[Passage provided]:
────────
No specific antidote for Rabeprazole is known. Rabeprazole is extensively protein bound and is not readily dialyzable. In the event of overdosage, treatment should be symptomatic and supportive.
5.0 PHARMACOLOGICAL PROPERTIES
5.1 Mechanism of Action
Rabeprazole belongs to a class of antisecretory compounds (substituted benzimidazole proton-pump inhibitors) that do not exhibit anticholinergic or histamine-2-receptor antagonist properties, but suppress gastric acid secretion by inhibiting the gastric H+/K+-ATPase at the secretory surface of the gastric parietal cell. Because this enzyme is regarded as the acid (proton) pump within the parietal cell, Rabeprazole has been characterized as a gastric proton-pump inhibitor. Rabeprazole blocks the final step of gastric acid secretion.
5.2 Pharmacodynamic properties
In gastric parietal cells, Rabeprazole is protonated, accumulates, and is transformed to an active sulfenamide. When studied in vitro, Rabeprazole is chemically activated at pH 1.2 with a half-life of 78 seconds.
The anti-secretory effect begins within one hour after oral administration of 20 mg Rabeprazole. The median inhibitory effect of Rabeprazole on 24 hour gastric acidity is 88% of maximal after the first dose.
5.3 Pharmacokinetic properties
The plasma concentration time profile of Rabeprazole after intravenous administration of a single 20 mg dose is biphasic, with a terminal half-life of 1.02 ± 0.63 hrs. Peak plasma concentration of 1646.07 ± 461.27 ng/mL is obtained within 0.14 ± 0.08 hrs of administration. Intravenous infusion of 20 mg Rabeprazole over five minutes results in a four-fold increase in peak concentration and a more rapid elimination as compared to the same oral dose. The AUC0-t and AUC0-∞ are 1297.70 ± 357.07 and 1289.83 ± 356.52 ng*h/mL, respectively. The total body clearance of Rabeprazole is 282.93 ± 98.01 mL/min.
────────
[Material shown]:
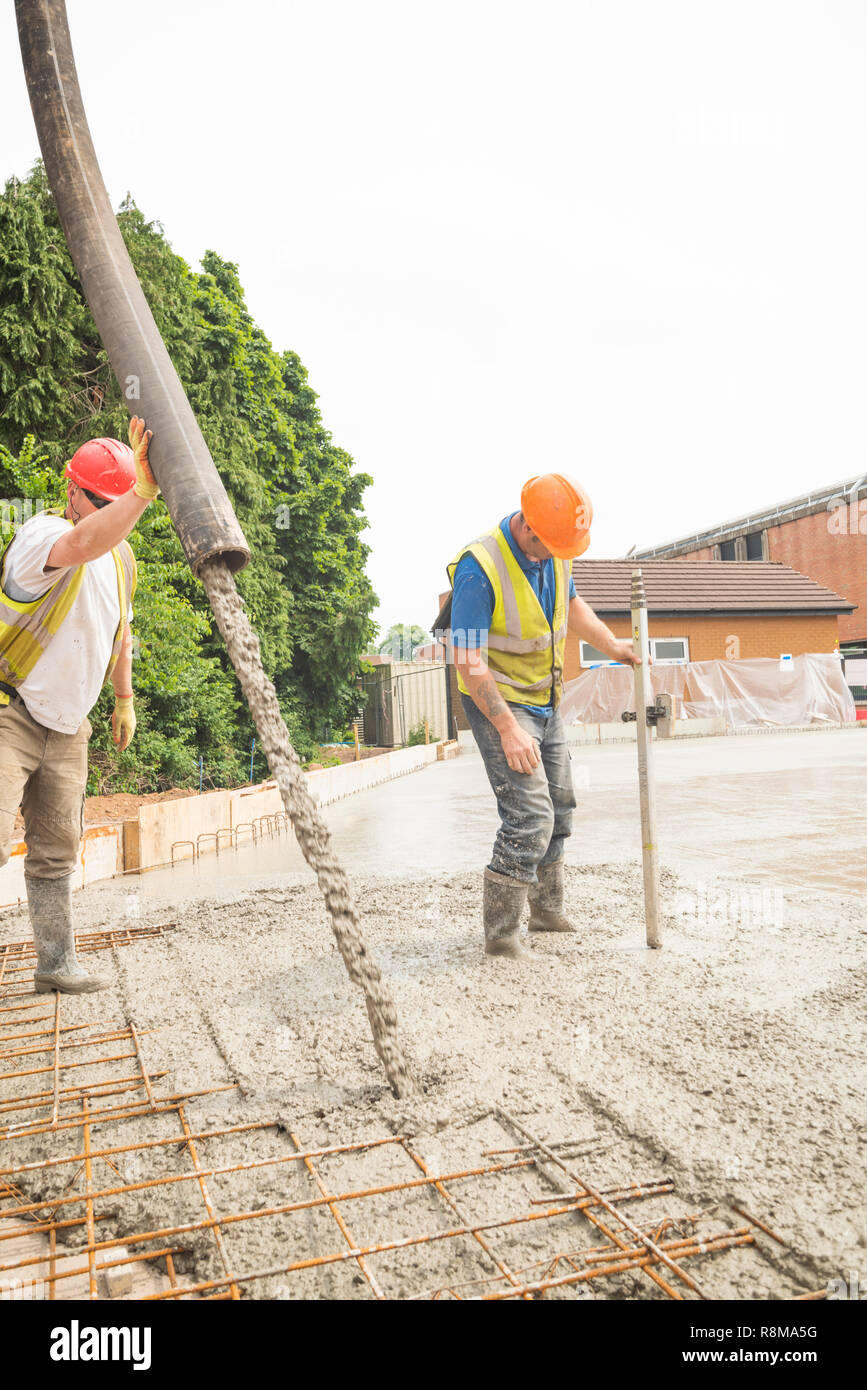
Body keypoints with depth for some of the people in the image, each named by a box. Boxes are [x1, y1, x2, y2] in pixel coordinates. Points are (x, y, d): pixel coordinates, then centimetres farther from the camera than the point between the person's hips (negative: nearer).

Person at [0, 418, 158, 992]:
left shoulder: (123, 555, 8)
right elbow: (83, 545, -44)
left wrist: (125, 698, 23)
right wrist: (143, 492, -55)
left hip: (67, 726, 7)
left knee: (57, 849, 11)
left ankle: (57, 962, 20)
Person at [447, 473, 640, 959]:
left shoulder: (556, 553, -2)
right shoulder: (479, 567, -26)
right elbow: (468, 659, -25)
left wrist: (611, 644, 7)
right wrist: (508, 729, -26)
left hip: (545, 699, 8)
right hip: (497, 701, -8)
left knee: (560, 808, 16)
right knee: (530, 814, -15)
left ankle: (548, 909, 35)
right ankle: (501, 933, -1)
────────
[Problems to solve]:
1 - Rewrite the rabeprazole passage from "No specific antidote" to "symptomatic and supportive.", swapping "overdosage" for "overdose".
2 - Answer these questions using the rabeprazole passage:
(a) At what pH is rabeprazole chemically activated in vitro?
(b) What is the total body clearance of rabeprazole?
(c) How soon after oral administration of 20 mg does the anti-secretory effect begin?

[Answers to the tasks]:
1 -
No specific antidote for Rabeprazole is known. Rabeprazole is extensively protein bound and is not readily dialyzable. In the event of overdose, treatment should be symptomatic and supportive.

2 -
(a) pH 1.2
(b) 282.93 ± 98.01 mL/min
(c) Within one hour